→ **Work instruction 1**: Reproduce the part of the gallery story that begins at the words "He was afraid" and stops after "makes the decisions.".
→ **Work instruction 2**: Sum up the gallery story in two sentences.
→ **Work instruction 3**: Write what comes next in the gallery story, picking up after its final sentence.

═════ Extract ═════

A gentleman came into the gallery this afternoon to show me his wildlife photography (he failed to adhere to rules 4 and 6 of the previous post, but did okay with the rest). Besides seeming a bit self-important, he was a friendly enough gent and proceeded to tell me about a particular photo he had taken at a to-remain-nameless national park. He explained that, after he returned from his trip and saw how amazing his photo had turned out, the first thing he did was get on the phone with the folks at the national park, to see if they were interested in it. Then, rather grumpily, he told me that he wasn’t let to speak to the man in charge but could only talk to the man’s personal assistant. “She wanted me to send her the photograph,” he huffed, giving me a knowing look. “I said, I’m not sending you nothing.”

“What did you expect them to do for you without letting them see the photograph?” I asked.

He was afraid of them stealing his image. “And, anyway, if I’m going to do business with them,” he said, “I’m going to do it in person and not over the phone.” He felt that  she wasn’t the one he needed to be talking to. He wants to talk to her superior. The one who makes the decisions.

Not sparing his feelings, I laid it out plain for him.

═════ Collected material ═════

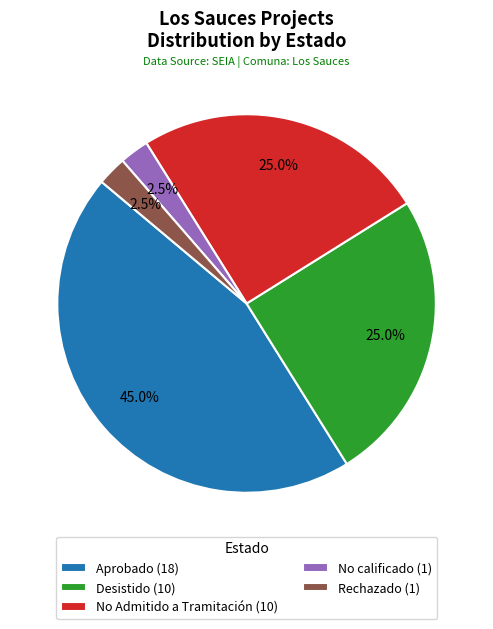

Does any single category account for the majority?

No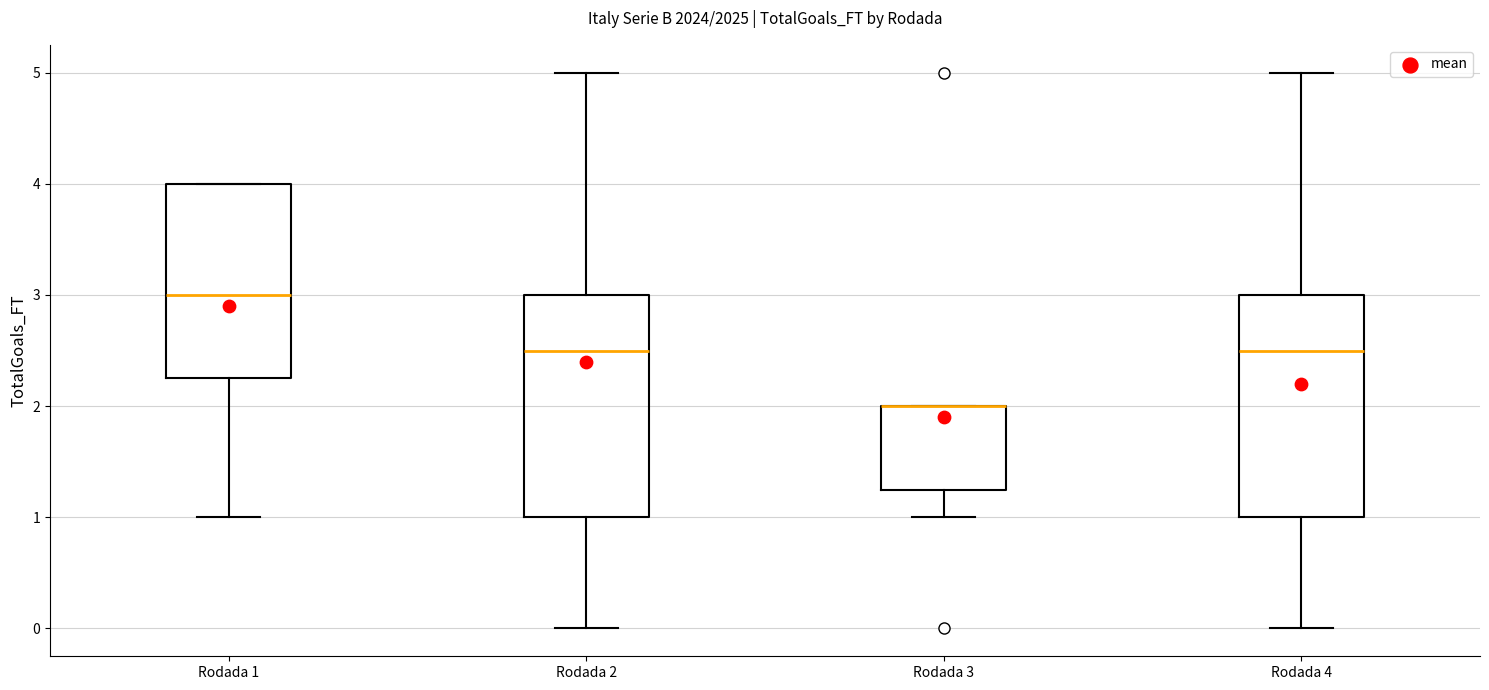

Where is the lower edge of the box for Rodada 1 on the y-axis? The values are not printed on the chart, so give them approximately, as read against the axis.

2.3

═════

→ **Reply 1**:
He was afraid of them stealing his image. “And, anyway, if I’m going to do business with them,” he said, “I’m going to do it in person and not over the phone.” He felt that  she wasn’t the one he needed to be talking to. He wants to talk to her superior. The one who makes the decisions.

→ **Reply 2**: A friendly but somewhat self-important man brought his wildlife photography to the gallery and described phoning a national park about a photo he had taken there, only to be put through to the personal assistant of the man in charge, whom he refused to send the photograph. When asked what he expected them to do without seeing it, he said he feared they would steal his image and wanted to deal in person with the one who makes the decisions, and the narrator then laid it out plainly for him.

→ **Reply 3**:
“Why should they give you their time when they don’t even know if the photo is any good or not?” I asked. “Maybe if Ansel Adams was calling they’d be a little more receptive, but they don’t know you from anyone. And treat that personal assistant with respect. She’s the gatekeeper; it’s her job to work with people like yourself, and if you want your photo to go somewhere with the parks you’re going to have to jump through their hoops. You should send the picture. If you don’t feel comfortable sending a digital file, don’t. Send them a printed 4×6 if you’re really afraid of them reproducing it.”

How can an artist expect to even discuss their unsolicited work with anyone without being prepared to show their work? Even if he had been let to speak with Mr. Man In Charge, did he think he would get anywhere just by saying that he took a great photograph? Is Mr. Man In Charge supposed to take him seriously just because he says so? It would be like if I called up a literary agent to ask if they would represent me, bypassing the querying process, and, oh by the way, Ms. Agent, I won’t send you my manuscript until you sign me, but trust me it’s good.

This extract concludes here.